Je vais attendre le bahut sur le pas de la lourde.

J’ai les nerfs vachement radioactifs brusquement. Vous savez l’effet que les épinards produisent sur Mathurin Popeye ? Le regard moqueur du portier m’a fait le même. Je vais casser la cabane, annexer le Congo, m’emparer de l’Afrique. Parfaitement. Je vais te leur montrer à tous ces foies blancs combien c’est beau, combien c’est grand, combien c’est généreux… un flic.

Il y a encore sept prunes bien mûres dans mon magasin de primeurs.

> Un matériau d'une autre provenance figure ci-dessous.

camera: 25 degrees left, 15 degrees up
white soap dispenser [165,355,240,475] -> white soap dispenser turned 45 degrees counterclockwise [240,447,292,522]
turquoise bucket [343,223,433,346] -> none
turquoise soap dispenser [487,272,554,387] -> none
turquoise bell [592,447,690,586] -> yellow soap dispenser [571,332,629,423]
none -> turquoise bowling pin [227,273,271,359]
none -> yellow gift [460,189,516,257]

Elles seront pour le premier qui me fera du contrecarre.

— C’est pour vous, M’sieur ?

Un nouveau chauffeur de taxi, mais qui ressemble au précédent comme deux gouttes de café, vient de surgir.

— C’est pour moi. À Kakahobarhi en vitesse ! Tu connais l’usine de M. Brasseton ?

— Oui, M’sieur.

— Eh bien, c’est là que je vais…

CHAPITRE VIII

La conserverie s’élève à droite de la route. En face, dans un magnifique parc, se dresse un bungalow tout blanc de style colonial.

— M’sieur Brasseton l’habite là, M’sieur.

— Merci.

— Faut vous attendre, M’sieur ?

— Non.

Je le paie avec cette générosité qui me vaut l’estime des gens pour lesquels le pourliche est une institution. Puis je fais mine d’aller carillonner à la porte fermant la propriété. Mais mon doigt ne fait qu’effleurer la sonnette. Le taxi repart et je demeure seulâbre dans le noir, à looker cette opulente maison où quelques fenêtres du bas sont encore éclairées.